If you simply compare the before and after of the logos you’ll notice a fresh, positive, clean look is created to support everything Alaska Airlines stands for. By contrast the old logo instantly seems dated with its scratchy texture and sharp edges in the type. From simply comparing two logos the perceived attributes of a brand go from “rough” (not necessarily a good thing when talking about flights!) to “smooth and clean”. Good design has the ability to emphasize the personality/values of a brand and why Alaska Airlines stands out as one of the most influential rebrands of 2016.

Let’s nerd out for a bit on the new Alaska wordmark and highlight a few of the design decisions the team made:

  • Retaining the form of the A from the old logo is instantly recognizable with its strong horizontal bar and gap in the letter make it unique and memorable.
  • The rounded edges in the vertical caps on each letter create the smoothness that was missing from previous versions of the wordmark.
  • The italic lean of the letters create a movement and energy that fit perfectly with an airline company
  • The matching curvature of the letter l between to the capital A and lowercase a is one of those “aha” moments that is more difficult than you might think in design and again makes this truly unique to the brand rather than just a typeface.
  • The alignment of “Airlines” centered and in allcaps below the Alaska feels off. What do the first and last letters align to? Our eyes have an amazing ability to see patterns and subconsciously look for alignment so when it is off, even by a little bit, it jumps out. No doubt they tried to optically align the letters, but it just doesn’t quite work.
  • The vertical spacing between the words also seems off at first glance, no doubt because of the long descender of the letter k.

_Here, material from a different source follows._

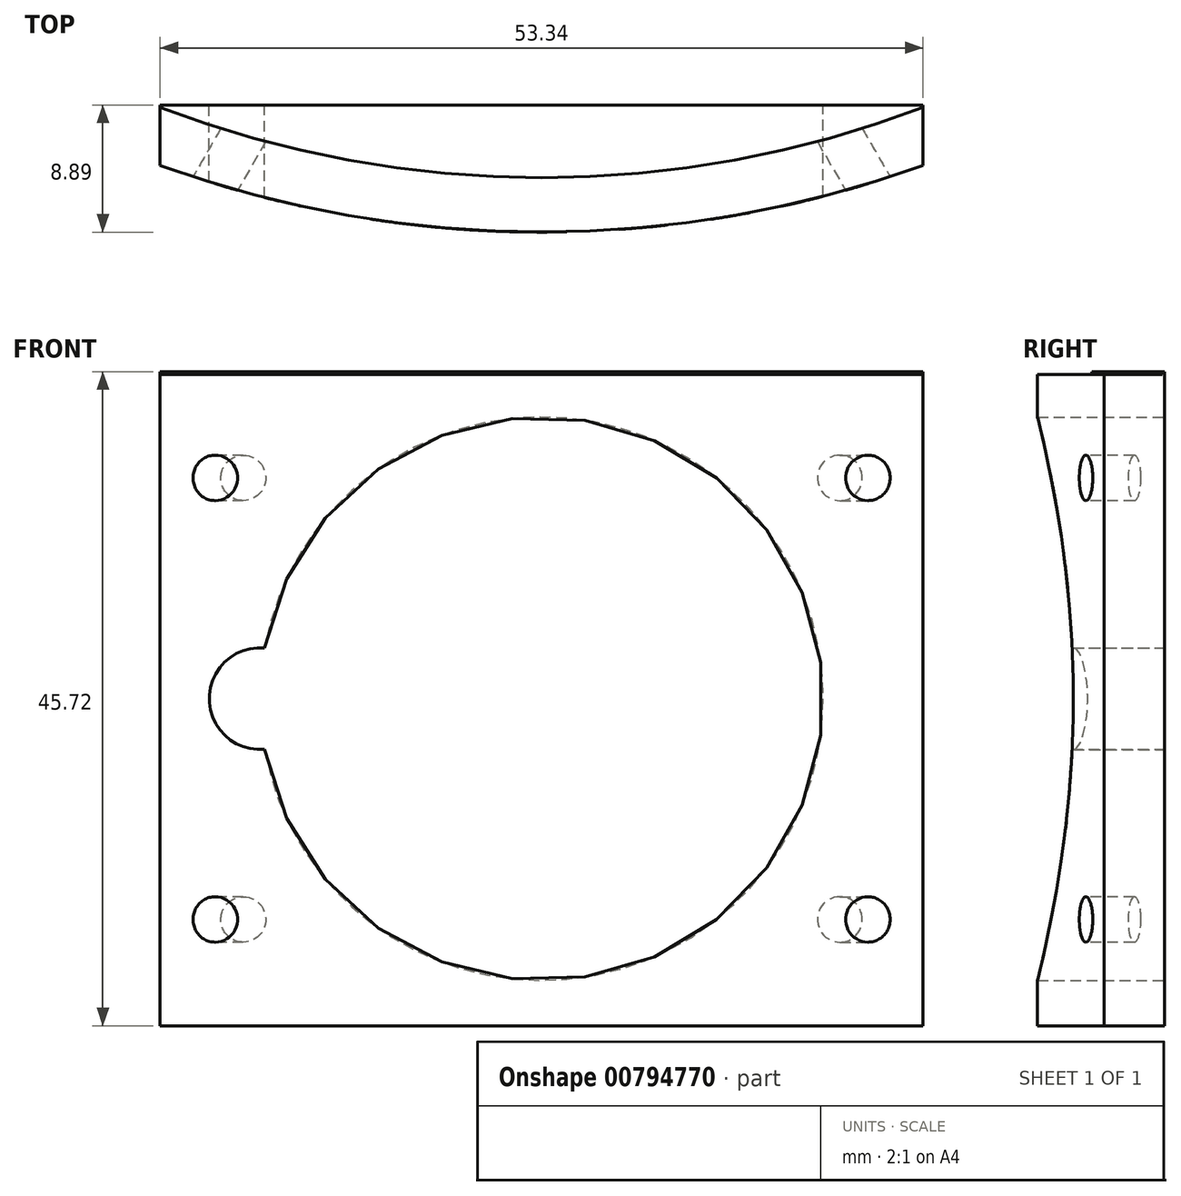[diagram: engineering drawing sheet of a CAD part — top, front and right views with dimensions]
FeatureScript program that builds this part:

The weight between the words Alaska and Airlines feels more appropriate in the old version of the logo than the new one.
“Our company has a unique personality and a vibrant spirit that the Eskimo has personified for almost half a century. We believe our refreshed look reflects the warm relationships our employees have built with our customers, and makes us stand out in a compelling and consistent way as we expand into new markets, build loyalty and attract new customers.” — Brad Tilden, CEO Alaska Airlines

By maintaining the core values of their brand, allowing that to resonate through good design decisions, and simplifying their logo Alaska Airlines creates an excellent example for future companies to aspire to when rebranding.